TASK DATA section start

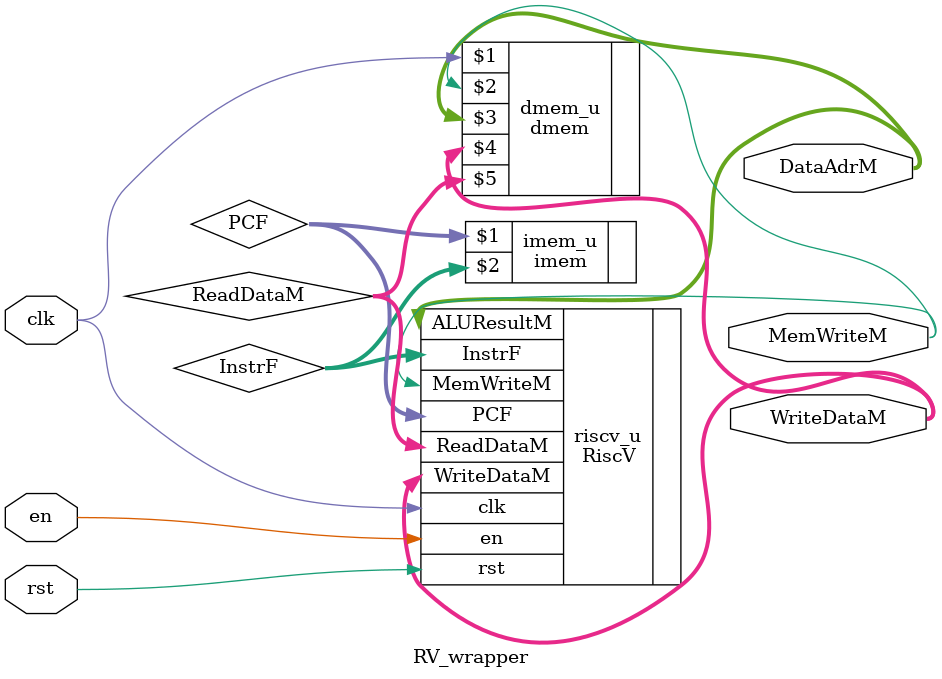
<source format=sv>
module RV_wrapper (
    input logic clk, rst, en,
    output logic [31:0] WriteDataM, DataAdrM,
    output logic MemWriteM
);
    logic [31:0] PCF, InstrF, ReadDataM;
    // instantiate processor and memories
    RiscV riscv_u(
	.clk, 
	.rst, 
	.en, 
	.PCF, 
	.InstrF, 
	.MemWriteM, 
	.ALUResultM(DataAdrM),
	.WriteDataM, 
	.ReadDataM
    );
    imem imem_u(PCF, InstrF);
    dmem dmem_u(clk, MemWriteM, DataAdrM, WriteDataM, ReadDataM);
endmodule   

</source>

TASK DATA section end

* WORK REQUIRED:
What is needed is a word-for-word restatement of the entries, minus any pictures.

* YOUR SOLUTION:
<source format=sv>
module RV_wrapper (
    input logic clk, rst, en,
    output logic [31:0] WriteDataM, DataAdrM,
    output logic MemWriteM
);
    logic [31:0] PCF, InstrF, ReadDataM;
    // instantiate processor and memories
    RiscV riscv_u(
	.clk, 
	.rst, 
	.en, 
	.PCF, 
	.InstrF, 
	.MemWriteM, 
	.ALUResultM(DataAdrM),
	.WriteDataM, 
	.ReadDataM
    );
    imem imem_u(PCF, InstrF);
    dmem dmem_u(clk, MemWriteM, DataAdrM, WriteDataM, ReadDataM);
endmodule   

</source>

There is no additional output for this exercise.